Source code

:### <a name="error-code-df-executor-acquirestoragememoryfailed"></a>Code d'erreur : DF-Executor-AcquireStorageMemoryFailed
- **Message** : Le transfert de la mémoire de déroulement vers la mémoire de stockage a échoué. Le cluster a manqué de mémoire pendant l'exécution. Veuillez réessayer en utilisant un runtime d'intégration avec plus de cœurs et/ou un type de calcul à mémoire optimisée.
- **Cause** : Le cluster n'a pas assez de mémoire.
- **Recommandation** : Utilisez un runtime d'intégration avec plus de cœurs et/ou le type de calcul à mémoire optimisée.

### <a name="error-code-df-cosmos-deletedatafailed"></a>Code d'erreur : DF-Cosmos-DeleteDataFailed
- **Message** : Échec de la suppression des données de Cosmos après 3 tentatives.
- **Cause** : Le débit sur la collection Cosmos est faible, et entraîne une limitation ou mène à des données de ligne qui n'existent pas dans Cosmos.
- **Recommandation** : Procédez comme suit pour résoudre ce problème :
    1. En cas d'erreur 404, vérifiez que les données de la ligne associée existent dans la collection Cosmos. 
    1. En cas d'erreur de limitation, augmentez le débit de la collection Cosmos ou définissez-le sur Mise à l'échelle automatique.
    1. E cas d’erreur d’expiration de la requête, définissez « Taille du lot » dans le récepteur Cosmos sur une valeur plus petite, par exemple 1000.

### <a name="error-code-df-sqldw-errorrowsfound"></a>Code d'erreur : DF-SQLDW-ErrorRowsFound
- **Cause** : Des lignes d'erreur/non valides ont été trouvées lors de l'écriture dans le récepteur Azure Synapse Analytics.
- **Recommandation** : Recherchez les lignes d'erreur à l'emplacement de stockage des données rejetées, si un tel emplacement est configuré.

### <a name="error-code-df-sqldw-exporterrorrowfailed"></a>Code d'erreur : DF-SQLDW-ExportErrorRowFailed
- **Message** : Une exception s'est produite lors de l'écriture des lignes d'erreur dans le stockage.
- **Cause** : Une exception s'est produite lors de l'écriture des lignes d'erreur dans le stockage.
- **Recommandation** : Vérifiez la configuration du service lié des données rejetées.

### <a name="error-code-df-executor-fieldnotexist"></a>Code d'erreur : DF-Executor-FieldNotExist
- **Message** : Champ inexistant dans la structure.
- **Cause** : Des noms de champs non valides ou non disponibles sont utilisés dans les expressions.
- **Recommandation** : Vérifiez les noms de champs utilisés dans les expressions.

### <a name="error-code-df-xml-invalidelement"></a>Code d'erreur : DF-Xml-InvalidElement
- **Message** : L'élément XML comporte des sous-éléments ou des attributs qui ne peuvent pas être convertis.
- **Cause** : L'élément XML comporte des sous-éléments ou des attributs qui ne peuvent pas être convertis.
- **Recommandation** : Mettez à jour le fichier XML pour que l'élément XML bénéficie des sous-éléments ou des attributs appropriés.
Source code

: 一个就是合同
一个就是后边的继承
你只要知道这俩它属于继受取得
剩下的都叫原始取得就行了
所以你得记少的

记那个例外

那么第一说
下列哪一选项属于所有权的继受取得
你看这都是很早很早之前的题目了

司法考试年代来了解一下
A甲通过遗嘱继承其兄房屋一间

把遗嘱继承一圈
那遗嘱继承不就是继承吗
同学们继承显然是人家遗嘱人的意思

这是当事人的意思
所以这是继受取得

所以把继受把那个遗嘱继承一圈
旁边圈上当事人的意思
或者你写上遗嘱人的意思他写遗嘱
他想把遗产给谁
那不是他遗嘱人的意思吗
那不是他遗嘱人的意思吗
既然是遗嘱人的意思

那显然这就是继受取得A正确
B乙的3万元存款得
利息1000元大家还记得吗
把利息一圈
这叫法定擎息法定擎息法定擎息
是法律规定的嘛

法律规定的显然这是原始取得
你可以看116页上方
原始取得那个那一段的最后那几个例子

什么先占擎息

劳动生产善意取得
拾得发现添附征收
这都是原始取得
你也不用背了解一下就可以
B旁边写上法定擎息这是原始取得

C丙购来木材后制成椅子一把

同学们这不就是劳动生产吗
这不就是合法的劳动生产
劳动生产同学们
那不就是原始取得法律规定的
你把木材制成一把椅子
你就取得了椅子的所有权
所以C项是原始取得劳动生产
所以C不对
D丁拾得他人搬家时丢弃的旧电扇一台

-------------------------

• _EXERCISE GOAL_
Write the records out precisely, omitting nothing.

• _ANSWER FOR THIS EXERCISE_
Source code

:### <a name="error-code-df-executor-acquirestoragememoryfailed"></a>Code d'erreur : DF-Executor-AcquireStorageMemoryFailed
- **Message** : Le transfert de la mémoire de déroulement vers la mémoire de stockage a échoué. Le cluster a manqué de mémoire pendant l'exécution. Veuillez réessayer en utilisant un runtime d'intégration avec plus de cœurs et/ou un type de calcul à mémoire optimisée.
- **Cause** : Le cluster n'a pas assez de mémoire.
- **Recommandation** : Utilisez un runtime d'intégration avec plus de cœurs et/ou le type de calcul à mémoire optimisée.

### <a name="error-code-df-cosmos-deletedatafailed"></a>Code d'erreur : DF-Cosmos-DeleteDataFailed
- **Message** : Échec de la suppression des données de Cosmos après 3 tentatives.
- **Cause** : Le débit sur la collection Cosmos est faible, et entraîne une limitation ou mène à des données de ligne qui n'existent pas dans Cosmos.
- **Recommandation** : Procédez comme suit pour résoudre ce problème :
    1. En cas d'erreur 404, vérifiez que les données de la ligne associée existent dans la collection Cosmos. 
    1. En cas d'erreur de limitation, augmentez le débit de la collection Cosmos ou définissez-le sur Mise à l'échelle automatique.
    1. E cas d’erreur d’expiration de la requête, définissez « Taille du lot » dans le récepteur Cosmos sur une valeur plus petite, par exemple 1000.

### <a name="error-code-df-sqldw-errorrowsfound"></a>Code d'erreur : DF-SQLDW-ErrorRowsFound
- **Cause** : Des lignes d'erreur/non valides ont été trouvées lors de l'écriture dans le récepteur Azure Synapse Analytics.
- **Recommandation** : Recherchez les lignes d'erreur à l'emplacement de stockage des données rejetées, si un tel emplacement est configuré.

### <a name="error-code-df-sqldw-exporterrorrowfailed"></a>Code d'erreur : DF-SQLDW-ExportErrorRowFailed
- **Message** : Une exception s'est produite lors de l'écriture des lignes d'erreur dans le stockage.
- **Cause** : Une exception s'est produite lors de l'écriture des lignes d'erreur dans le stockage.
- **Recommandation** : Vérifiez la configuration du service lié des données rejetées.

### <a name="error-code-df-executor-fieldnotexist"></a>Code d'erreur : DF-Executor-FieldNotExist
- **Message** : Champ inexistant dans la structure.
- **Cause** : Des noms de champs non valides ou non disponibles sont utilisés dans les expressions.
- **Recommandation** : Vérifiez les noms de champs utilisés dans les expressions.

### <a name="error-code-df-xml-invalidelement"></a>Code d'erreur : DF-Xml-InvalidElement
- **Message** : L'élément XML comporte des sous-éléments ou des attributs qui ne peuvent pas être convertis.
- **Cause** : L'élément XML comporte des sous-éléments ou des attributs qui ne peuvent pas être convertis.
- **Recommandation** : Mettez à jour le fichier XML pour que l'élément XML bénéficie des sous-éléments ou des attributs appropriés.
Source code

: 一个就是合同
一个就是后边的继承
你只要知道这俩它属于继受取得
剩下的都叫原始取得就行了
所以你得记少的

记那个例外

那么第一说
下列哪一选项属于所有权的继受取得
你看这都是很早很早之前的题目了

司法考试年代来了解一下
A甲通过遗嘱继承其兄房屋一间

把遗嘱继承一圈
那遗嘱继承不就是继承吗
同学们继承显然是人家遗嘱人的意思

这是当事人的意思
所以这是继受取得

所以把继受把那个遗嘱继承一圈
旁边圈上当事人的意思
或者你写上遗嘱人的意思他写遗嘱
他想把遗产给谁
那不是他遗嘱人的意思吗
那不是他遗嘱人的意思吗
既然是遗嘱人的意思

那显然这就是继受取得A正确
B乙的3万元存款得
利息1000元大家还记得吗
把利息一圈
这叫法定擎息法定擎息法定擎息
是法律规定的嘛

法律规定的显然这是原始取得
你可以看116页上方
原始取得那个那一段的最后那几个例子

什么先占擎息

劳动生产善意取得
拾得发现添附征收
这都是原始取得
你也不用背了解一下就可以
B旁边写上法定擎息这是原始取得

C丙购来木材后制成椅子一把

同学们这不就是劳动生产吗
这不就是合法的劳动生产
劳动生产同学们
那不就是原始取得法律规定的
你把木材制成一把椅子
你就取得了椅子的所有权
所以C项是原始取得劳动生产
所以C不对
D丁拾得他人搬家时丢弃的旧电扇一台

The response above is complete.